* ACTION ITEM
Copy out the full data exactly as given; pictures should not be included.

-=-=-=-=-

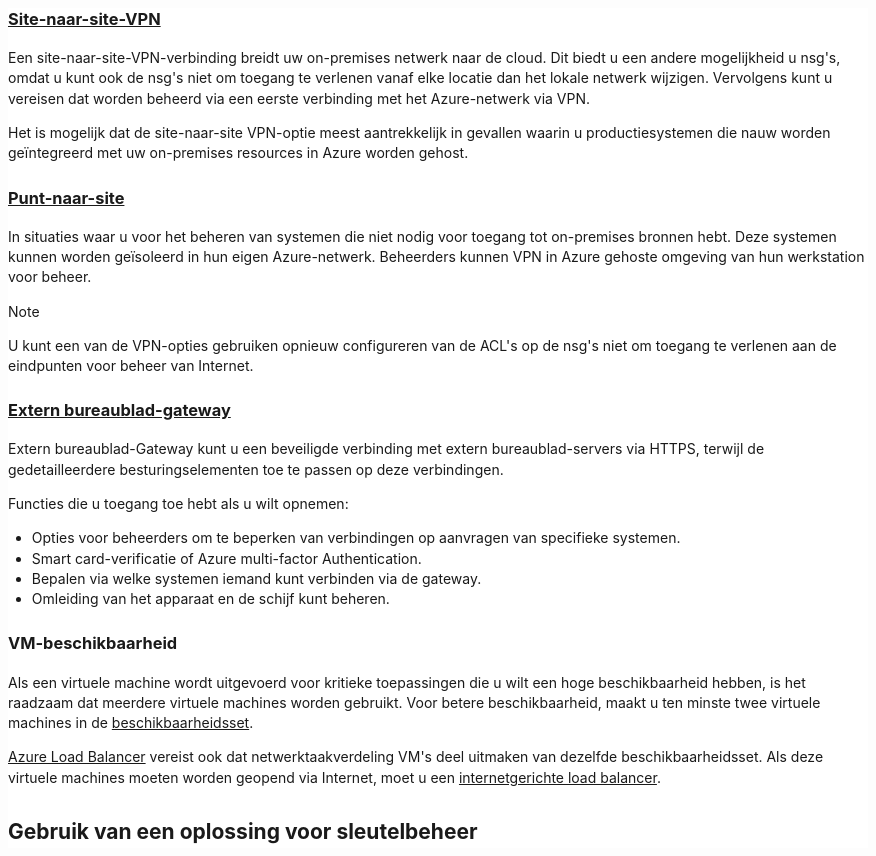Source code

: ### <a name="site-to-site-vpnvpn-gatewayvpn-gateway-howto-site-to-site-resource-manager-portalmd"></a>[Site-naar-site-VPN](../vpn-gateway/vpn-gateway-howto-site-to-site-resource-manager-portal.md)

Een site-naar-site-VPN-verbinding breidt uw on-premises netwerk naar de cloud. Dit biedt u een andere mogelijkheid u nsg's, omdat u kunt ook de nsg's niet om toegang te verlenen vanaf elke locatie dan het lokale netwerk wijzigen. Vervolgens kunt u vereisen dat worden beheerd via een eerste verbinding met het Azure-netwerk via VPN.

Het is mogelijk dat de site-naar-site VPN-optie meest aantrekkelijk in gevallen waarin u productiesystemen die nauw worden geïntegreerd met uw on-premises resources in Azure worden gehost.

### <a name="point-to-sitevpn-gatewayvpn-gateway-howto-point-to-site-rm-psmd"></a>[Punt-naar-site](../vpn-gateway/vpn-gateway-howto-point-to-site-rm-ps.md)

In situaties waar u voor het beheren van systemen die niet nodig voor toegang tot on-premises bronnen hebt. Deze systemen kunnen worden geïsoleerd in hun eigen Azure-netwerk. Beheerders kunnen VPN in Azure gehoste omgeving van hun werkstation voor beheer.

>[!NOTE]
>U kunt een van de VPN-opties gebruiken opnieuw configureren van de ACL's op de nsg's niet om toegang te verlenen aan de eindpunten voor beheer van Internet.

### <a name="remote-desktop-gatewayactive-directoryauthenticationhowto-mfaserver-nps-rdgmd"></a>[Extern bureaublad-gateway](../active-directory/authentication/howto-mfaserver-nps-rdg.md)

Extern bureaublad-Gateway kunt u een beveiligde verbinding met extern bureaublad-servers via HTTPS, terwijl de gedetailleerdere besturingselementen toe te passen op deze verbindingen.

Functies die u toegang toe hebt als u wilt opnemen:

- Opties voor beheerders om te beperken van verbindingen op aanvragen van specifieke systemen.
- Smart card-verificatie of Azure multi-factor Authentication.
- Bepalen via welke systemen iemand kunt verbinden via de gateway.
- Omleiding van het apparaat en de schijf kunt beheren.

### <a name="vm-availability"></a>VM-beschikbaarheid

Als een virtuele machine wordt uitgevoerd voor kritieke toepassingen die u wilt een hoge beschikbaarheid hebben, is het raadzaam dat meerdere virtuele machines worden gebruikt. Voor betere beschikbaarheid, maakt u ten minste twee virtuele machines in de [beschikbaarheidsset](../virtual-machines/windows/tutorial-availability-sets.md).

[Azure Load Balancer](../load-balancer/load-balancer-overview.md) vereist ook dat netwerktaakverdeling VM's deel uitmaken van dezelfde beschikbaarheidsset. Als deze virtuele machines moeten worden geopend via Internet, moet u een [internetgerichte load balancer](../load-balancer/load-balancer-internet-overview.md).

## <a name="use-a-key-management-solution"></a>Gebruik van een oplossing voor sleutelbeheer

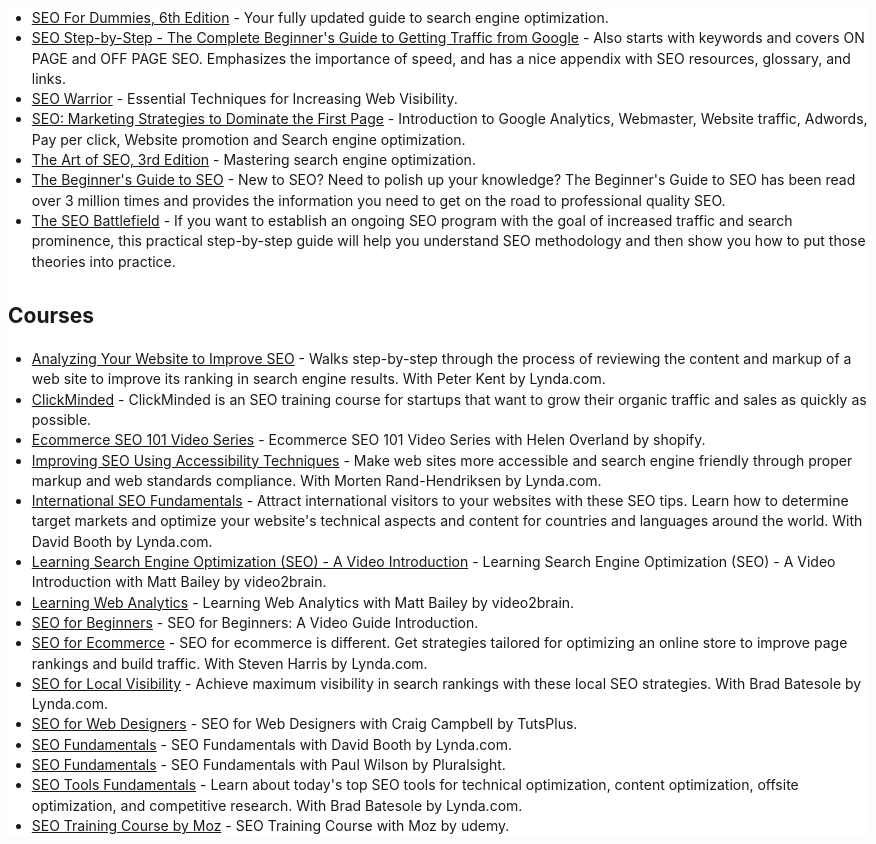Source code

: - [SEO For Dummies, 6th Edition](http://shop.oreilly.com/product/9781119129554.do) - Your fully updated guide to search engine optimization.
- [SEO Step-by-Step - The Complete Beginner's Guide to Getting Traffic from Google](https://www.amazon.com/SEO-Step-Step-Complete-Beginners/dp/1497415020) - Also starts with keywords and covers ON PAGE and OFF PAGE SEO. Emphasizes the importance of speed, and has a nice appendix with SEO resources, glossary, and links.
- [SEO Warrior](http://shop.oreilly.com/product/9780596157081.do) - Essential Techniques for Increasing Web Visibility.
- [SEO: Marketing Strategies to Dominate the First Page](https://www.amazon.com/SEO-Marketing-Strategies-analytics-optimization-ebook/dp/B01ACB7LQM) - Introduction to Google Analytics, Webmaster, Website traffic, Adwords, Pay per click, Website promotion and Search engine optimization.
- [The Art of SEO, 3rd Edition](http://shop.oreilly.com/product/0636920032908.do) - Mastering search engine optimization.
- [The Beginner's Guide to SEO](https://moz.com/beginners-guide-to-seo) - New to SEO? Need to polish up your knowledge? The Beginner's Guide to SEO has been read over 3 million times and provides the information you need to get on the road to professional quality SEO.
- [The SEO Battlefield](http://shop.oreilly.com/product/0636920050964.do) - If you want to establish an ongoing SEO program with the goal of increased traffic and search prominence, this practical step-by-step guide will help you understand SEO methodology and then show you how to put those theories into practice.

## Courses

- [Analyzing Your Website to Improve SEO](https://www.lynda.com/Marketing-Small-Business-Marketing-tutorials/Analyzing-Your-Website-Improve-SEO/82409-2.html) - Walks step-by-step through the process of reviewing the content and markup of a web site to improve its ranking in search engine results. With Peter Kent by Lynda.com.
- [ClickMinded](https://www.clickminded.com/) - ClickMinded is an SEO training course for startups that want to grow their organic traffic and sales as quickly as possible.
- [Ecommerce SEO 101 Video Series](https://www.shopify.com/videos/ecommerce-seo-101) - Ecommerce SEO 101 Video Series with Helen Overland by shopify.
- [Improving SEO Using Accessibility Techniques](https://www.lynda.com/HTML-5-tutorials/Improving-SEO-Using-Accessibility-Techniques/89051-6.html) - Make web sites more accessible and search engine friendly through proper markup and web standards compliance. With Morten Rand-Hendriksen by Lynda.com.
- [International SEO Fundamentals](https://www.lynda.com/Analytics-tutorials/International-SEO-Fundamentals/377449-6.html) - Attract international visitors to your websites with these SEO tips. Learn how to determine target markets and optimize your website's technical aspects and content for countries and languages around the world. With David Booth by Lynda.com.
- [Learning Search Engine Optimization (SEO) - A Video Introduction](https://www.video2brain.com/en/courses/learning-search-engine-optimization-seo-a-video-introduction) - Learning Search Engine Optimization (SEO) - A Video Introduction with Matt Bailey by video2brain.
- [Learning Web Analytics](https://www.video2brain.com/en/courses/learning-web-analytics) - Learning Web Analytics with Matt Bailey by video2brain.
- [SEO for Beginners](http://seoforbeginners.com/) - SEO for Beginners: A Video Guide Introduction.
- [SEO for Ecommerce](https://www.lynda.com/Google-Analytics-tutorials/SEO-Ecommerce/386884-2.html) - SEO for ecommerce is different. Get strategies tailored for optimizing an online store to improve page rankings and build traffic. With Steven Harris by Lynda.com.
- [SEO for Local Visibility](https://www.lynda.com/Google-Maps-tutorials/SEO-Local-Visibility/178132-2.html) - Achieve maximum visibility in search rankings with these local SEO strategies. With Brad Batesole by Lynda.com.
- [SEO for Web Designers](https://webdesign.tutsplus.com/courses/seo-for-web-designers) - SEO for Web Designers with Craig Campbell by TutsPlus.
- [SEO Fundamentals](https://www.lynda.com/Analytics-tutorials/SEO-Fundamentals/187858-2.html) - SEO Fundamentals with David Booth by Lynda.com.
- [SEO Fundamentals](https://www.pluralsight.com/courses/seo-fundamentals) - SEO Fundamentals with Paul Wilson by Pluralsight.
- [SEO Tools Fundamentals](https://www.lynda.com/Buzzstream-tutorials/SEO-Tools-Fundamentals/368917-2.html) - Learn about today's top SEO tools for technical optimization, content optimization, offsite optimization, and competitive research. With Brad Batesole by Lynda.com.
- [SEO Training Course by Moz](https://www.udemy.com/whiteboard-seo/) - SEO Training Course with Moz by udemy.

-=-=-=-=-

* RESULT
Source code

: ### <a name="site-to-site-vpnvpn-gatewayvpn-gateway-howto-site-to-site-resource-manager-portalmd"></a>[Site-naar-site-VPN](../vpn-gateway/vpn-gateway-howto-site-to-site-resource-manager-portal.md)

Een site-naar-site-VPN-verbinding breidt uw on-premises netwerk naar de cloud. Dit biedt u een andere mogelijkheid u nsg's, omdat u kunt ook de nsg's niet om toegang te verlenen vanaf elke locatie dan het lokale netwerk wijzigen. Vervolgens kunt u vereisen dat worden beheerd via een eerste verbinding met het Azure-netwerk via VPN.

Het is mogelijk dat de site-naar-site VPN-optie meest aantrekkelijk in gevallen waarin u productiesystemen die nauw worden geïntegreerd met uw on-premises resources in Azure worden gehost.

### <a name="point-to-sitevpn-gatewayvpn-gateway-howto-point-to-site-rm-psmd"></a>[Punt-naar-site](../vpn-gateway/vpn-gateway-howto-point-to-site-rm-ps.md)

In situaties waar u voor het beheren van systemen die niet nodig voor toegang tot on-premises bronnen hebt. Deze systemen kunnen worden geïsoleerd in hun eigen Azure-netwerk. Beheerders kunnen VPN in Azure gehoste omgeving van hun werkstation voor beheer.

>[!NOTE]
>U kunt een van de VPN-opties gebruiken opnieuw configureren van de ACL's op de nsg's niet om toegang te verlenen aan de eindpunten voor beheer van Internet.

### <a name="remote-desktop-gatewayactive-directoryauthenticationhowto-mfaserver-nps-rdgmd"></a>[Extern bureaublad-gateway](../active-directory/authentication/howto-mfaserver-nps-rdg.md)

Extern bureaublad-Gateway kunt u een beveiligde verbinding met extern bureaublad-servers via HTTPS, terwijl de gedetailleerdere besturingselementen toe te passen op deze verbindingen.

Functies die u toegang toe hebt als u wilt opnemen:

- Opties voor beheerders om te beperken van verbindingen op aanvragen van specifieke systemen.
- Smart card-verificatie of Azure multi-factor Authentication.
- Bepalen via welke systemen iemand kunt verbinden via de gateway.
- Omleiding van het apparaat en de schijf kunt beheren.

### <a name="vm-availability"></a>VM-beschikbaarheid

Als een virtuele machine wordt uitgevoerd voor kritieke toepassingen die u wilt een hoge beschikbaarheid hebben, is het raadzaam dat meerdere virtuele machines worden gebruikt. Voor betere beschikbaarheid, maakt u ten minste twee virtuele machines in de [beschikbaarheidsset](../virtual-machines/windows/tutorial-availability-sets.md).

[Azure Load Balancer](../load-balancer/load-balancer-overview.md) vereist ook dat netwerktaakverdeling VM's deel uitmaken van dezelfde beschikbaarheidsset. Als deze virtuele machines moeten worden geopend via Internet, moet u een [internetgerichte load balancer](../load-balancer/load-balancer-internet-overview.md).

## <a name="use-a-key-management-solution"></a>Gebruik van een oplossing voor sleutelbeheer

Source code

: - [SEO For Dummies, 6th Edition](http://shop.oreilly.com/product/9781119129554.do) - Your fully updated guide to search engine optimization.
- [SEO Step-by-Step - The Complete Beginner's Guide to Getting Traffic from Google](https://www.amazon.com/SEO-Step-Step-Complete-Beginners/dp/1497415020) - Also starts with keywords and covers ON PAGE and OFF PAGE SEO. Emphasizes the importance of speed, and has a nice appendix with SEO resources, glossary, and links.
- [SEO Warrior](http://shop.oreilly.com/product/9780596157081.do) - Essential Techniques for Increasing Web Visibility.
- [SEO: Marketing Strategies to Dominate the First Page](https://www.amazon.com/SEO-Marketing-Strategies-analytics-optimization-ebook/dp/B01ACB7LQM) - Introduction to Google Analytics, Webmaster, Website traffic, Adwords, Pay per click, Website promotion and Search engine optimization.
- [The Art of SEO, 3rd Edition](http://shop.oreilly.com/product/0636920032908.do) - Mastering search engine optimization.
- [The Beginner's Guide to SEO](https://moz.com/beginners-guide-to-seo) - New to SEO? Need to polish up your knowledge? The Beginner's Guide to SEO has been read over 3 million times and provides the information you need to get on the road to professional quality SEO.
- [The SEO Battlefield](http://shop.oreilly.com/product/0636920050964.do) - If you want to establish an ongoing SEO program with the goal of increased traffic and search prominence, this practical step-by-step guide will help you understand SEO methodology and then show you how to put those theories into practice.

## Courses

- [Analyzing Your Website to Improve SEO](https://www.lynda.com/Marketing-Small-Business-Marketing-tutorials/Analyzing-Your-Website-Improve-SEO/82409-2.html) - Walks step-by-step through the process of reviewing the content and markup of a web site to improve its ranking in search engine results. With Peter Kent by Lynda.com.
- [ClickMinded](https://www.clickminded.com/) - ClickMinded is an SEO training course for startups that want to grow their organic traffic and sales as quickly as possible.
- [Ecommerce SEO 101 Video Series](https://www.shopify.com/videos/ecommerce-seo-101) - Ecommerce SEO 101 Video Series with Helen Overland by shopify.
- [Improving SEO Using Accessibility Techniques](https://www.lynda.com/HTML-5-tutorials/Improving-SEO-Using-Accessibility-Techniques/89051-6.html) - Make web sites more accessible and search engine friendly through proper markup and web standards compliance. With Morten Rand-Hendriksen by Lynda.com.
- [International SEO Fundamentals](https://www.lynda.com/Analytics-tutorials/International-SEO-Fundamentals/377449-6.html) - Attract international visitors to your websites with these SEO tips. Learn how to determine target markets and optimize your website's technical aspects and content for countries and languages around the world. With David Booth by Lynda.com.
- [Learning Search Engine Optimization (SEO) - A Video Introduction](https://www.video2brain.com/en/courses/learning-search-engine-optimization-seo-a-video-introduction) - Learning Search Engine Optimization (SEO) - A Video Introduction with Matt Bailey by video2brain.
- [Learning Web Analytics](https://www.video2brain.com/en/courses/learning-web-analytics) - Learning Web Analytics with Matt Bailey by video2brain.
- [SEO for Beginners](http://seoforbeginners.com/) - SEO for Beginners: A Video Guide Introduction.
- [SEO for Ecommerce](https://www.lynda.com/Google-Analytics-tutorials/SEO-Ecommerce/386884-2.html) - SEO for ecommerce is different. Get strategies tailored for optimizing an online store to improve page rankings and build traffic. With Steven Harris by Lynda.com.
- [SEO for Local Visibility](https://www.lynda.com/Google-Maps-tutorials/SEO-Local-Visibility/178132-2.html) - Achieve maximum visibility in search rankings with these local SEO strategies. With Brad Batesole by Lynda.com.
- [SEO for Web Designers](https://webdesign.tutsplus.com/courses/seo-for-web-designers) - SEO for Web Designers with Craig Campbell by TutsPlus.
- [SEO Fundamentals](https://www.lynda.com/Analytics-tutorials/SEO-Fundamentals/187858-2.html) - SEO Fundamentals with David Booth by Lynda.com.
- [SEO Fundamentals](https://www.pluralsight.com/courses/seo-fundamentals) - SEO Fundamentals with Paul Wilson by Pluralsight.
- [SEO Tools Fundamentals](https://www.lynda.com/Buzzstream-tutorials/SEO-Tools-Fundamentals/368917-2.html) - Learn about today's top SEO tools for technical optimization, content optimization, offsite optimization, and competitive research. With Brad Batesole by Lynda.com.
- [SEO Training Course by Moz](https://www.udemy.com/whiteboard-seo/) - SEO Training Course with Moz by udemy.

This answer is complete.